From the first line to the last, restate the material word for word; pictures stay out.

*** Opening of Task data ***

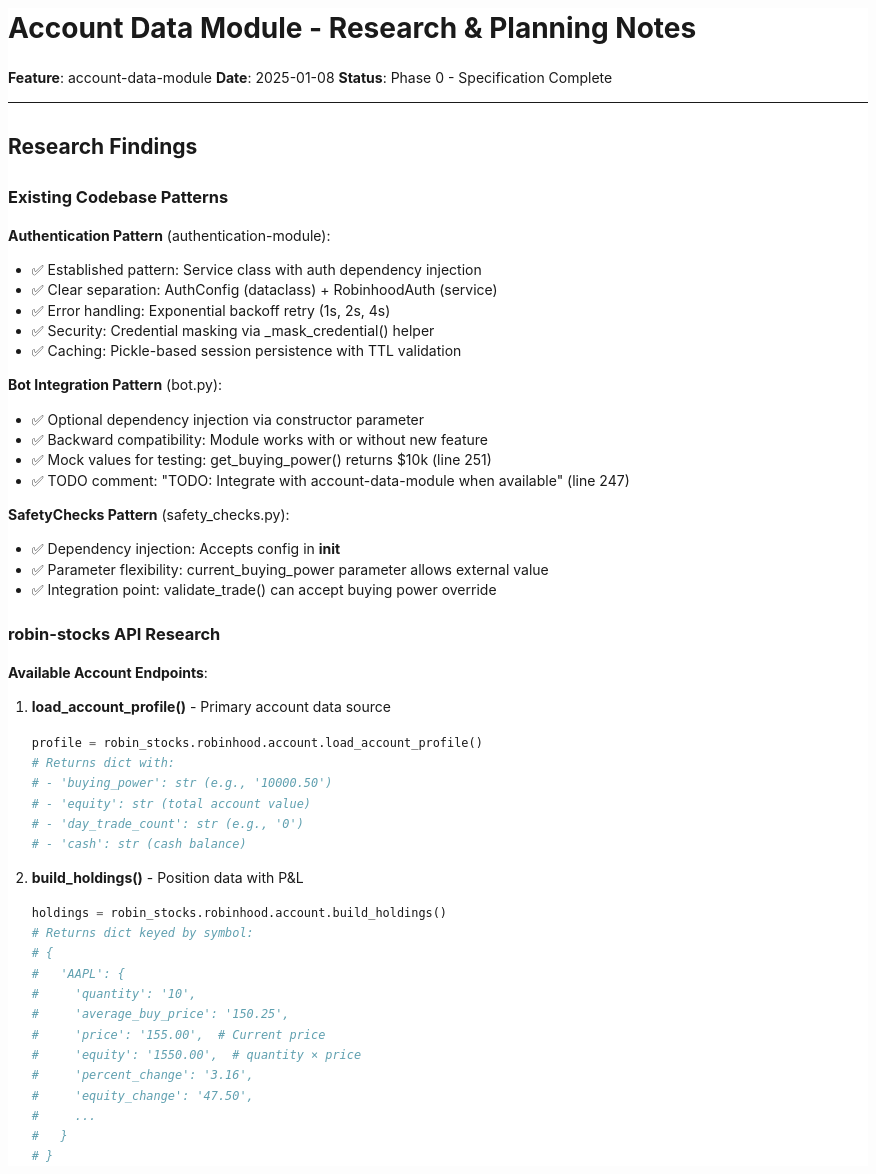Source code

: # Account Data Module - Research & Planning Notes

**Feature**: account-data-module
**Date**: 2025-01-08
**Status**: Phase 0 - Specification Complete

---

## Research Findings

### Existing Codebase Patterns

**Authentication Pattern** (authentication-module):
- ✅ Established pattern: Service class with auth dependency injection
- ✅ Clear separation: AuthConfig (dataclass) + RobinhoodAuth (service)
- ✅ Error handling: Exponential backoff retry (1s, 2s, 4s)
- ✅ Security: Credential masking via _mask_credential() helper
- ✅ Caching: Pickle-based session persistence with TTL validation

**Bot Integration Pattern** (bot.py):
- ✅ Optional dependency injection via constructor parameter
- ✅ Backward compatibility: Module works with or without new feature
- ✅ Mock values for testing: get_buying_power() returns $10k (line 251)
- ✅ TODO comment: "TODO: Integrate with account-data-module when available" (line 247)

**SafetyChecks Pattern** (safety_checks.py):
- ✅ Dependency injection: Accepts config in __init__
- ✅ Parameter flexibility: current_buying_power parameter allows external value
- ✅ Integration point: validate_trade() can accept buying power override

### robin-stocks API Research

**Available Account Endpoints**:

1. **load_account_profile()** - Primary account data source
   ```python
   profile = robin_stocks.robinhood.account.load_account_profile()
   # Returns dict with:
   # - 'buying_power': str (e.g., '10000.50')
   # - 'equity': str (total account value)
   # - 'day_trade_count': str (e.g., '0')
   # - 'cash': str (cash balance)
   ```

2. **build_holdings()** - Position data with P&L
   ```python
   holdings = robin_stocks.robinhood.account.build_holdings()
   # Returns dict keyed by symbol:
   # {
   #   'AAPL': {
   #     'quantity': '10',
   #     'average_buy_price': '150.25',
   #     'price': '155.00',  # Current price
   #     'equity': '1550.00',  # quantity × price
   #     'percent_change': '3.16',
   #     'equity_change': '47.50',
   #     ...
   #   }
   # }
   ```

*** Close of Task data ***

Task answer
Source code

: # Account Data Module - Research & Planning Notes

**Feature**: account-data-module
**Date**: 2025-01-08
**Status**: Phase 0 - Specification Complete

---

## Research Findings

### Existing Codebase Patterns

**Authentication Pattern** (authentication-module):
- ✅ Established pattern: Service class with auth dependency injection
- ✅ Clear separation: AuthConfig (dataclass) + RobinhoodAuth (service)
- ✅ Error handling: Exponential backoff retry (1s, 2s, 4s)
- ✅ Security: Credential masking via _mask_credential() helper
- ✅ Caching: Pickle-based session persistence with TTL validation

**Bot Integration Pattern** (bot.py):
- ✅ Optional dependency injection via constructor parameter
- ✅ Backward compatibility: Module works with or without new feature
- ✅ Mock values for testing: get_buying_power() returns $10k (line 251)
- ✅ TODO comment: "TODO: Integrate with account-data-module when available" (line 247)

**SafetyChecks Pattern** (safety_checks.py):
- ✅ Dependency injection: Accepts config in __init__
- ✅ Parameter flexibility: current_buying_power parameter allows external value
- ✅ Integration point: validate_trade() can accept buying power override

### robin-stocks API Research

**Available Account Endpoints**:

1. **load_account_profile()** - Primary account data source
   ```python
   profile = robin_stocks.robinhood.account.load_account_profile()
   # Returns dict with:
   # - 'buying_power': str (e.g., '10000.50')
   # - 'equity': str (total account value)
   # - 'day_trade_count': str (e.g., '0')
   # - 'cash': str (cash balance)
   ```

2. **build_holdings()** - Position data with P&L
   ```python
   holdings = robin_stocks.robinhood.account.build_holdings()
   # Returns dict keyed by symbol:
   # {
   #   'AAPL': {
   #     'quantity': '10',
   #     'average_buy_price': '150.25',
   #     'price': '155.00',  # Current price
   #     'equity': '1550.00',  # quantity × price
   #     'percent_change': '3.16',
   #     'equity_change': '47.50',
   #     ...
   #   }
   # }
   ```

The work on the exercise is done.